摂取のタイミングも、同様に朝食や就寝前、間食などで問題ありませんので、トレーニングを行わない日でも同様に、しっかりとたんぱく質を摂取するようにしましょう。
1度に大量でなく、適切な量を複数回に分けて摂取する
先ほどより、筋トレを行う人におけるたんぱく質摂取の重要性について紹介してきましたが、プロテインを1度に2回分摂取すれば良いのでは?という疑問も当然あるかと思います。

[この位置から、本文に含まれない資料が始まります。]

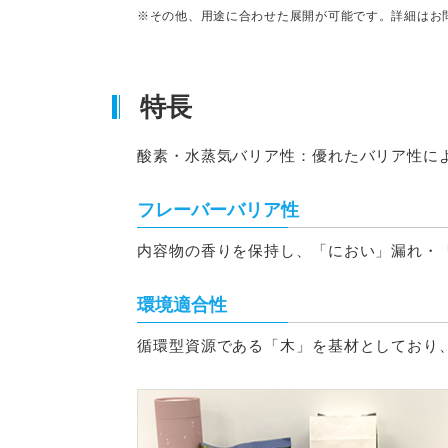
※その他、用途に合わせた展開が可能です。詳細はお
特長
酸素・水蒸気バリア性：優れたバリア性に
フレーバーバリア性
内容物の香りを保持し、「におい」漏れ・
環境適合性
循環型資源である「木」を基材としており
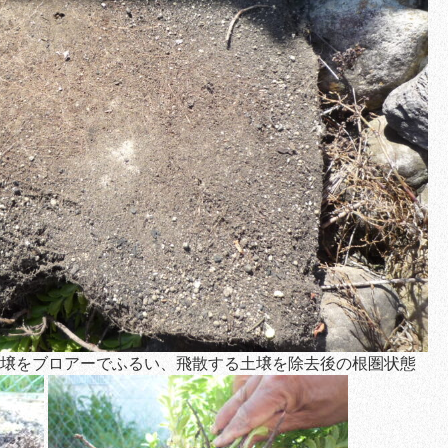
壌をブロアーでふるい、飛散する土壌を除去後の根圏状態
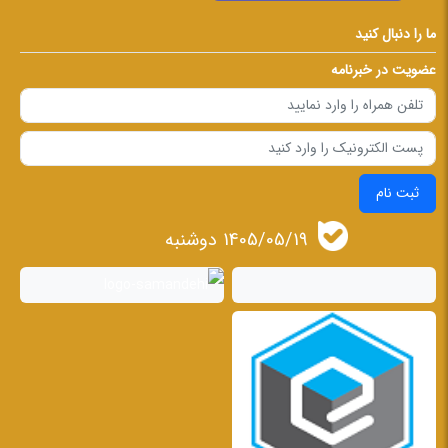
ما را دنبال کنید
عضویت در خبرنامه
ثبت نام
1405/05/19 دوشنبه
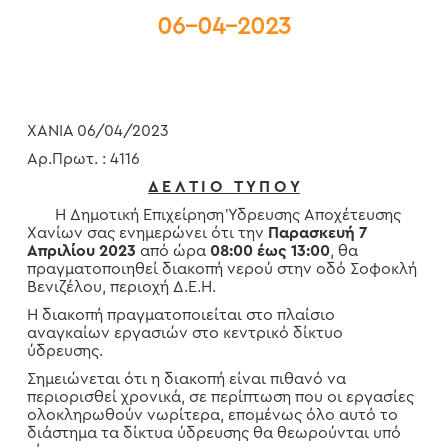
06-04-2023
ΧΑΝΙΑ 06/04/2023
Αρ.Πρωτ. : 4116
Δ Ε Λ Τ Ι Ο Τ Υ Π Ο Υ
Η Δημοτική Επιχείρηση Ύδρευσης Αποχέτευσης
Χανίων σας ενημερώνει ότι την
Παρασκευή 7
Απριλίου 2023
από ώρα
08:00 έως 13:00
, θα
πραγματοποιηθεί διακοπή νερού στην οδό Σοφοκλή
Βενιζέλου, περιοχή Δ.Ε.Η.
Η διακοπή πραγματοποιείται στο πλαίσιο
αναγκαίων εργασιών στο κεντρικό δίκτυο
ύδρευσης.
Σημειώνεται ότι η διακοπή είναι πιθανό να
περιορισθεί χρονικά, σε περίπτωση που οι εργασίες
ολοκληρωθούν νωρίτερα, επομένως όλο αυτό το
διάστημα τα δίκτυα ύδρευσης θα θεωρούνται υπό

わざわざ複数回に分けて摂取しなくても、1度に大量に摂取すれば1日の目標とする摂取量には届くでしょうが、それでは効率的に筋肉量を増加させることはできません。
これには、たんぱく質の吸収も関係しています。
たんぱく質は、大量に摂取したとしても、必要量を上回る分はエネルギーとして消費されてしまったり尿中に排泄されたりしてしまい、筋肉の合成に利用されない可能性があります。

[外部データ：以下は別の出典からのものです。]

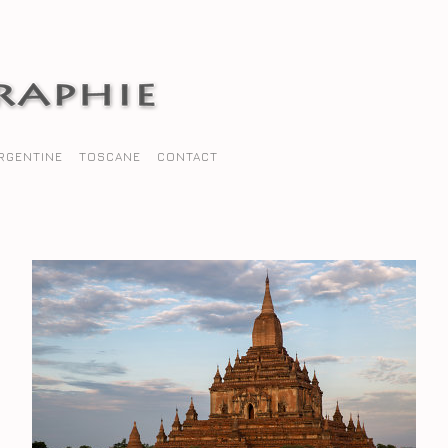
RGENTINE
TOSCANE
CONTACT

様々な研究によると、筋トレ後に摂取するたんぱく質の適切な量は20gだとされており、1回の摂取でこれ以上を摂取になったとしても、筋肉の合成は有意に増えないとされています。
参考)
・リハビリmemo:筋トレの効果を最大にするタンパク質の摂取量を知っておこう
したがって、たんぱく質を1度に大量に摂取したとしても、その分は無駄になる可能性が高く、逆に他の時間帯で必要となるだけのたんぱく質が摂取できていなければ、その時間帯における筋肉の合成の機会を逃すことにつながります。
ですので、たんぱく質の摂取については20g程度のたんぱく質を複数回に分けて摂取するのが効率的ということになりますので、3回の食事に加えて2回程度、プロテインを摂取するのが筋肉の合成を最大化するために必要ということになります。
まとめ
今回はプロテインの量に焦点をあてて解説しました。
プロテインは、基本的には食事で摂取しきれない栄養素を摂取するために活用されます。そのため、食事量によっても必要な量は変わりますが、概ねたんぱく質40g、回数にすると2回分程度を目安に摂取されると良いでしょう。そしてこれは、筋トレを行う日でも、行わない日でも同様にオススメしたいことです。
今一度、自分のプロテインの必要量を見直してみると良いでしょう。